About
Ruth Sunderland MA, FRSA

Award-Winning Business Editor, Consultant & Speaker
Acclaimed business journalist, broadcaster, and senior editorial executive with a distinguished career in national media. She has built a reputation for agenda-setting interviews, exclusive scoops, incisive features, and impactful campaigns that have influenced business, policy, and public debate.
Ruth is Director of the Christopher Nieper Foundation, whose mission is to revive forgotten towns through education and employability.
Named Business Journalist of the Year by the London Press Club in 2022, Ruth is also a Fellow of the Royal Society of Arts, a Freeman of the City of London, and a Business Ambassador for the Royal Osteoporosis Society.

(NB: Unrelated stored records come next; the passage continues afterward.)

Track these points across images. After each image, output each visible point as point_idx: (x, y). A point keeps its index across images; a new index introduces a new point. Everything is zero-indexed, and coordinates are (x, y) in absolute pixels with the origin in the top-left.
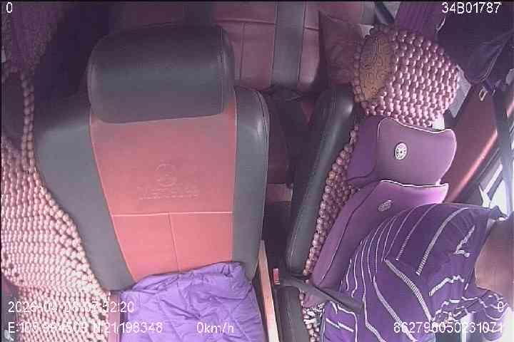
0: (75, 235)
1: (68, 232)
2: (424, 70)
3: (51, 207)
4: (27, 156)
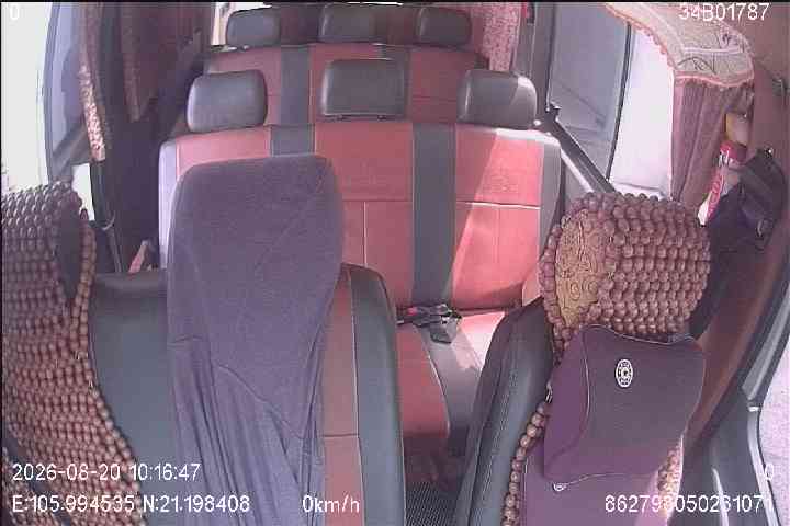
2: (656, 258)
3: (103, 422)
4: (78, 330)
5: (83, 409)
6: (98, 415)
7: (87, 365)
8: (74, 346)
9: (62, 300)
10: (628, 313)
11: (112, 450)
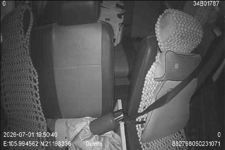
0: (37, 80)
1: (35, 78)
2: (187, 29)
3: (31, 66)
4: (26, 41)
5: (26, 62)
6: (30, 64)
7: (28, 50)
8: (25, 46)
9: (23, 33)
10: (179, 41)
11: (32, 73)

She holds an MA with Distinction from Newcastle University.
Her career highlights include serving as Group Business Editor of the Daily Mail & Mail on Sunday, where she led a seven-day national business news operation, and as Business & Media Editor of The Observer. Ruth has interviewed many of the world’s most influential figures, including Bill Gates, Mark Carney and Andrew Bailey, and is widely respected for her newsroom leadership, investigative journalism, and agenda-setting campaigns.

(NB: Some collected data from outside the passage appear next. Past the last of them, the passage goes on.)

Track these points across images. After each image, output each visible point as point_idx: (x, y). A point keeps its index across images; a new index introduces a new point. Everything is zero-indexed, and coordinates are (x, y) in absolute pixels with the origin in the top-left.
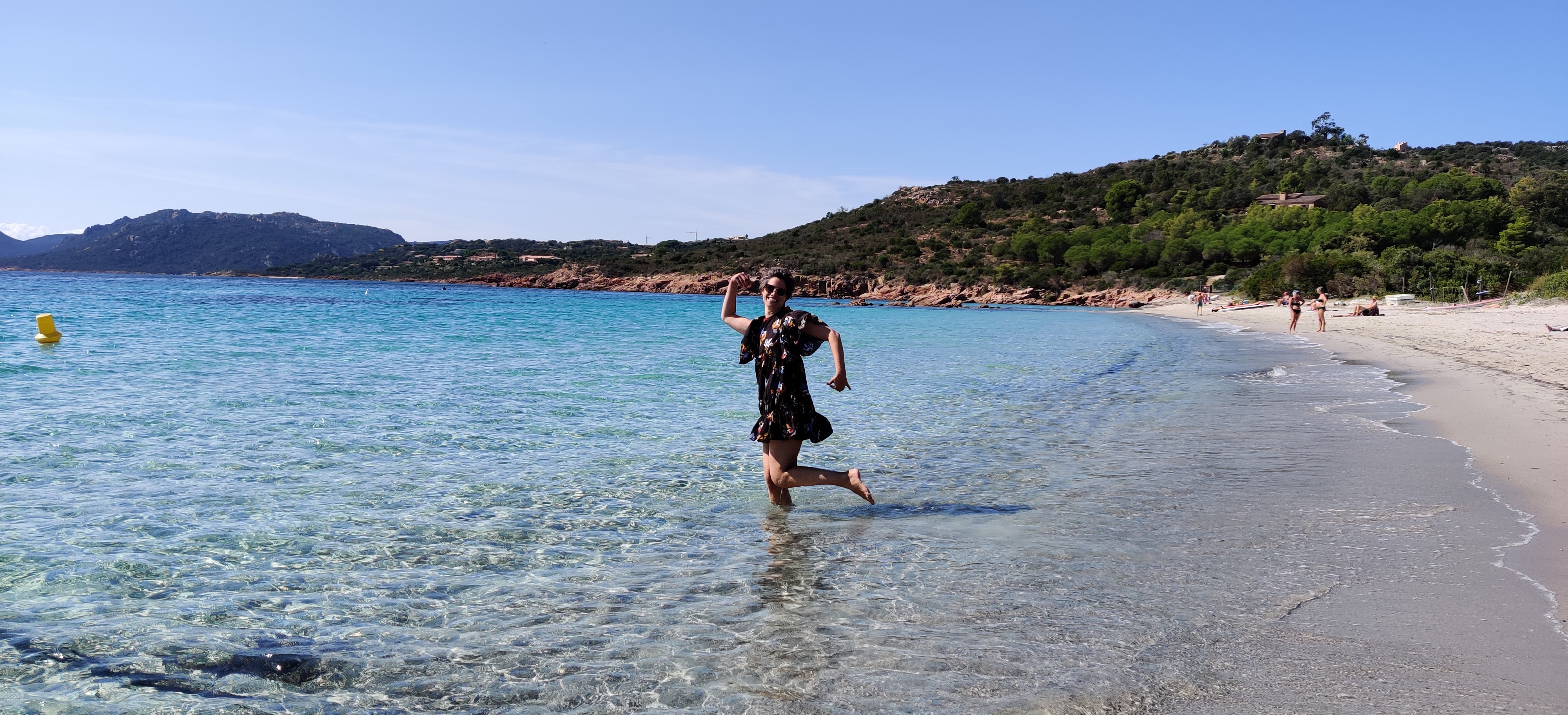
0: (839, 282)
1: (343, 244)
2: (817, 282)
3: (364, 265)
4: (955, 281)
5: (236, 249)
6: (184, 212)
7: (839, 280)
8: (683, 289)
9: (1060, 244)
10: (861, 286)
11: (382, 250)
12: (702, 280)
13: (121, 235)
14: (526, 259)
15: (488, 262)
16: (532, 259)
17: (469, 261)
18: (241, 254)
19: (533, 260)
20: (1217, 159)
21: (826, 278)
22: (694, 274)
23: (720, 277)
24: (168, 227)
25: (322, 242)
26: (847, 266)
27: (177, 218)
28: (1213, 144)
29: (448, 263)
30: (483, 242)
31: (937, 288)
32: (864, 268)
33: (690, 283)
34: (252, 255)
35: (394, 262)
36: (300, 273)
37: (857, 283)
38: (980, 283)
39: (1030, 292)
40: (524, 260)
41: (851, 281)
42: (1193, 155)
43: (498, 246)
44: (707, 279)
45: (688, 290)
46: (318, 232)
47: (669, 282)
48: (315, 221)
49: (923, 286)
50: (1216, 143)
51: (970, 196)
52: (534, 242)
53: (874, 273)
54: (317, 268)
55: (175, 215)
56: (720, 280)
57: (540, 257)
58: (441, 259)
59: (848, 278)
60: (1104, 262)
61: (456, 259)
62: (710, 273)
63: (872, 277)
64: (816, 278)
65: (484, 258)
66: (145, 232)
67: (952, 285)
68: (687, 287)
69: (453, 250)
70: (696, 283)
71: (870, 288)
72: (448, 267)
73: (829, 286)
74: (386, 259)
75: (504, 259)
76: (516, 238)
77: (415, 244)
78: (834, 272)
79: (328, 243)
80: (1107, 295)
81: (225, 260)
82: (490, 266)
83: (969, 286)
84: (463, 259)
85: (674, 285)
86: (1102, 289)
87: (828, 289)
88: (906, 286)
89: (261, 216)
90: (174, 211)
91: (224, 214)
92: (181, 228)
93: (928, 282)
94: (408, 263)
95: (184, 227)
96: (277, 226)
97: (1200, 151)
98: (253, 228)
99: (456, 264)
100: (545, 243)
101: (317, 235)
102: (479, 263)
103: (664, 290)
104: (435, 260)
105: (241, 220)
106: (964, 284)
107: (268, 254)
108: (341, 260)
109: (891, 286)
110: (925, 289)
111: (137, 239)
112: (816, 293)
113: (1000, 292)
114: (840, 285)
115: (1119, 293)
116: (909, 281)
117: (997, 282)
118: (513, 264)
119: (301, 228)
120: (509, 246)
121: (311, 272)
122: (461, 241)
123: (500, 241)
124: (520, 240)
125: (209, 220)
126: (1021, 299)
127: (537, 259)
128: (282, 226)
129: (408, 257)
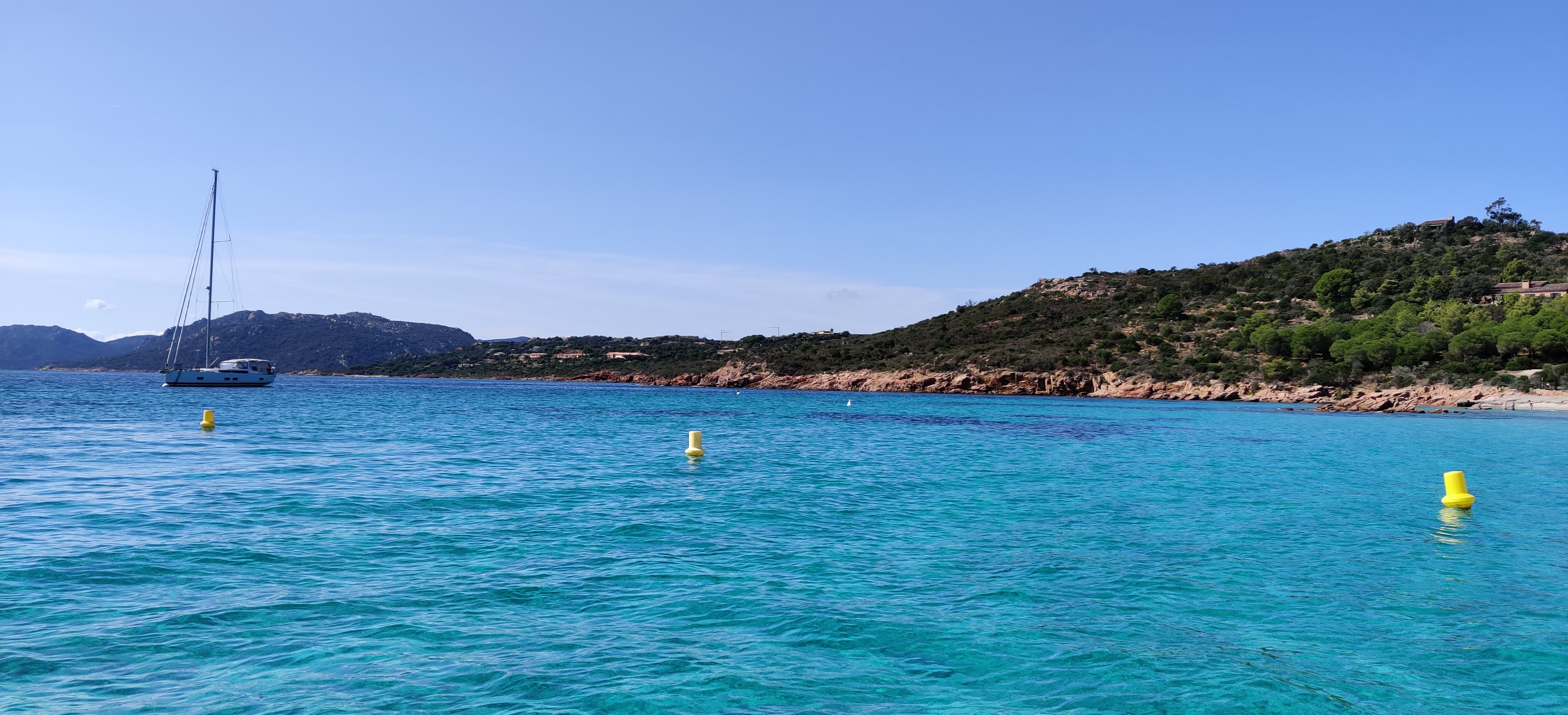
0: (1060, 379)
1: (415, 343)
2: (1035, 379)
3: (446, 363)
4: (1215, 378)
5: (312, 349)
6: (260, 314)
7: (1059, 377)
8: (883, 387)
9: (1317, 337)
10: (1086, 384)
11: (460, 348)
12: (904, 378)
13: (203, 336)
14: (614, 356)
15: (576, 359)
16: (619, 355)
17: (556, 358)
18: (317, 353)
19: (621, 357)
20: (1387, 247)
21: (1045, 374)
22: (893, 372)
23: (924, 374)
24: (247, 328)
25: (395, 341)
26: (1065, 363)
27: (254, 319)
28: (1375, 232)
29: (535, 360)
30: (561, 339)
31: (1194, 385)
32: (1085, 364)
33: (890, 381)
34: (327, 354)
35: (473, 360)
36: (383, 371)
37: (1081, 380)
38: (1246, 380)
39: (1318, 390)
40: (612, 357)
41: (1075, 378)
42: (1355, 243)
43: (576, 343)
44: (909, 377)
45: (889, 388)
46: (391, 331)
47: (865, 380)
48: (387, 321)
49: (1175, 383)
50: (1379, 230)
51: (1123, 287)
52: (610, 338)
53: (1098, 369)
54: (399, 367)
55: (251, 316)
56: (926, 378)
57: (628, 354)
58: (527, 357)
59: (1071, 375)
60: (1385, 357)
61: (542, 357)
62: (912, 370)
63: (1096, 373)
64: (1033, 375)
65: (570, 355)
66: (225, 332)
67: (1212, 381)
68: (887, 385)
69: (531, 347)
70: (897, 381)
71: (1095, 384)
72: (535, 365)
73: (1049, 383)
74: (466, 357)
75: (591, 356)
76: (592, 335)
77: (493, 341)
78: (1051, 368)
79: (401, 341)
80: (1412, 394)
81: (302, 360)
82: (579, 363)
83: (1234, 383)
84: (549, 356)
85: (873, 383)
86: (1403, 386)
87: (1047, 387)
88: (1155, 383)
89: (335, 316)
90: (251, 312)
91: (299, 315)
92: (259, 329)
93: (1180, 378)
94: (489, 361)
95: (262, 328)
96: (351, 326)
97: (1363, 239)
98: (328, 328)
99: (543, 362)
100: (622, 340)
101: (390, 334)
102: (566, 360)
103: (861, 389)
104: (522, 358)
105: (317, 320)
106: (1228, 381)
107: (343, 353)
108: (422, 359)
109: (1134, 383)
110: (1178, 386)
111: (217, 340)
112: (1034, 390)
113: (1276, 389)
114: (1062, 382)
115: (1427, 390)
116: (1157, 378)
117: (1269, 380)
118: (601, 361)
119: (375, 328)
120: (587, 343)
121: (394, 371)
122: (538, 338)
123: (577, 338)
124: (596, 337)
125: (284, 320)
126: (1311, 397)
127: (625, 356)
128: (356, 325)
129: (488, 355)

Today, as Founder of Roseberry Media, Ruth brings her editorial expertise and strategic insight to clients across business and public life.
Accolades & Honours
Business Journalist of the Year – London Press Club, 2022
Fellow – Royal Society of Arts
Freeman – City of London
MA with Distinction – University of Newcastle upon Tyne
Business Ambassador – Royal Osteoporosis Society


North Yorkshire Landmark
Roseberry Topping
Long before it became a much-loved landmark of my childhood, Roseberry Topping was known as Othenesberg - Odin’s Hill. To the Norse people who came to Yorkshire centuries ago, it was a place of mystery and power. Over time, the name softened on local tongues becoming Roseberry, but its presence remained commanding as ever. Its silhouette was shaped by nature and by industry, when ironstone mining beneath its slopes caused a dramatic collapse in 1912. What might have been loss instead created its unique character. Today, framed by bluebells in spring and golden leaves in autumn, Roseberry Topping stands as proof that even in fracture there is strength and beauty.